Each request is strictly limited to get only one day of bid-ask data. That's why I want to propose the solution that allows to get the DataFrame for any desired time range of historical data.

### Functions that convert data to the C-K format

In [8]:
def clean_up_raw_bid_ask_data(df):
    # Split the columns to differentiate between `price` and `size`.
    df[["bid_price", "bid_size"]] = df["bid_price_bid_size"].str.split(
        "_", expand=True
    )
    df[["ask_price", "ask_size"]] = df["ask_price_ask_size"].str.split(
        "_", expand=True
    )
    df = df.drop(columns=["bid_price_bid_size", "ask_price_ask_size"])
    # Convert `timestamps` to the usual format.
    df = df.rename(columns={"time_seconds": "timestamp"})
    df["timestamp"] = df["timestamp"].apply(
        lambda x: hdateti.convert_unix_epoch_to_timestamp(x, unit="s")
    )
    df = df.set_index("timestamp")
    # Convert to `float`.
    for cols in df.columns:
        df[cols] = df[cols].astype(float)
    # Add `full_symbol` (hardcoded solution).
    df["full_symbol"] = "binance::BTC_USDT"
    return df

In [9]:
def resample_bid_ask(df, resampling_rule):
    """
    In the current format the data is presented in the `seconds` frequency.
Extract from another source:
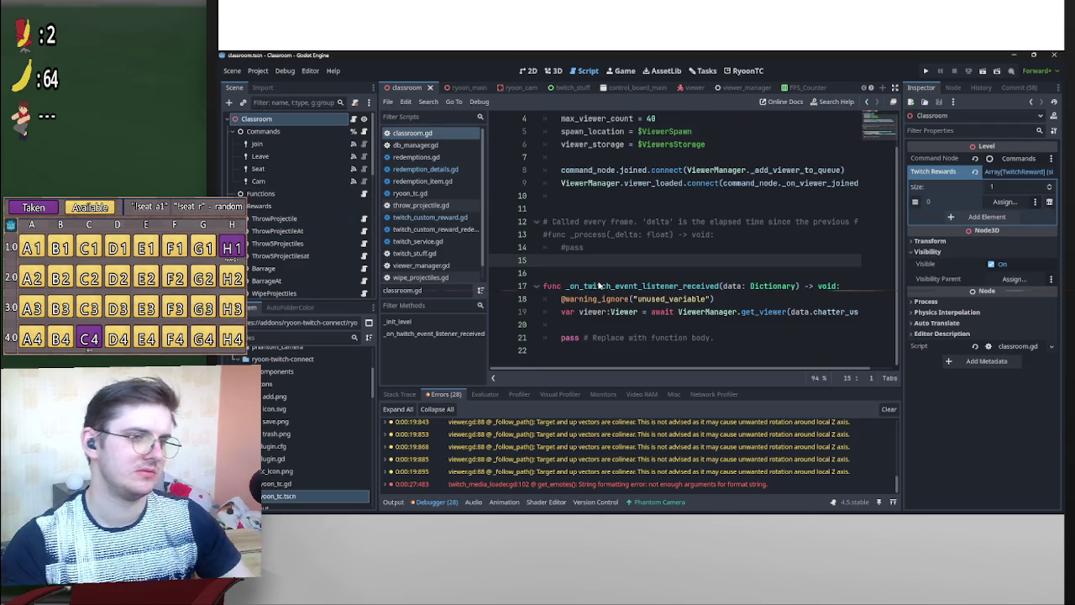
pyautogui.press('Return')
pyautogui.press('Return')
In
    order to convert it to the minutely (or other) frequencies the following
    aggregation rules are applied:

    - Size is the sum of all sizes during the resampling period
    - Price is the mean of all prices during the resampling period
    """
    new_df = cfinresa.resample(df, rule=resampling_rule).agg(
        {
            "bid_price": "mean",
            "bid_size": "sum",
            "ask_price": "mean",
            "ask_size": "sum",
            "full_symbol": "last",
        }
    )
    return new_df

In [10]:
def process_bid_ask_data(df):
    # Convert the data to the right format.
    converted_df = clean_up_raw_bid_ask_data(df)
    # Resample.
    converted_resampled_df = resample_bid_ask(converted_df, "1T")
    return converted_resampled_df

### Load historical data

For the example I am taking the data with he following characteristics:
- `full_symbol` = binance::BTC_USDT
- depth = 1 (default option)
- start_ts = "2022-01-01"
- end_ts = "2022-01-30" (15 days in total)

In [11]:
# Get the list of all dates in the range.
datelist = pd.date_range("2022-01-01", periods=30).tolist()
datelist = [str(x.strftime("%Y-%m-%d")) for x in datelist]

In [12]:
# Using the variables from `datelist` the multiple requests can be sent to the API.
result = []
for date in datelist:
    # Interaction with the API.
    r = requests.get(
        f"https://api.cryptochassis.com/v1/market-depth/binance/btc-usdt?startTime={date}"
    )
    data = pd.read_csv(r.json()["urls"][0]["url"], compression="gzip")
    # Attaching it day-by-day to the final DataFrame.
    result.append(data)
bid_ask_df = pd.concat(result)

In [13]:
# Transforming the data.
processed_data = process_bid_ask_data(bid_ask_df)

In [14]:
# Show the data.
display(processed_data.shape)
display(processed_data)

(43201, 5)

Unnamed: 0_level_0,bid_price,bid_size,ask_price,ask_size,full_symbol
timestamp,Unnamed: 1_level_1,Unnamed: 2_level_1,Unnamed: 3_level_1,Unnamed: 4_level_1,Unnamed: 5_level_1
2022-01-01 00:00:00+00:00,46214.010000,1.08286,46214.020000,0.24793,binance::BTC_USDT
2022-01-01 00:01:00+00:00,46247.429167,29.78377,46247.692500,36.79080,binance::BTC_USDT
2022-01-01 00:02:00+00:00,46262.766167,26.08551,46263.049833,35.87070,binance::BTC_USDT
2022-01-01 00:03:00+00:00,46345.883167,45.60706,46346.071000,39.95809,binance::BTC_USDT
2022-01-01 00:04:00+00:00,46352.099667,49.22233,46352.251667,44.05137,binance::BTC_USDT
...,...,...,...,...,...
2022-01-30 23:56:00+00:00,37930.353559,23.68421,37930.674237,28.78032,binance::BTC_USDT
2022-01-30 23:57:00+00:00,37899.581333,18.37171,37899.765167,39.71293,binance::BTC_USDT
2022-01-30 23:58:00+00:00,37893.692373,25.83638,37893.762542,19.31441,binance::BTC_USDT
2022-01-30 23:59:00+00:00,37888.562000,8.64161,37888.833500,16.46435,binance::BTC_USDT


Now, this data is in the format that is compatible for working with CCXT OHLCV data.

It takes ±1.5mins to load and process data for 1 month (30 days), so it shouldn't take much time to load big chunks of historical data.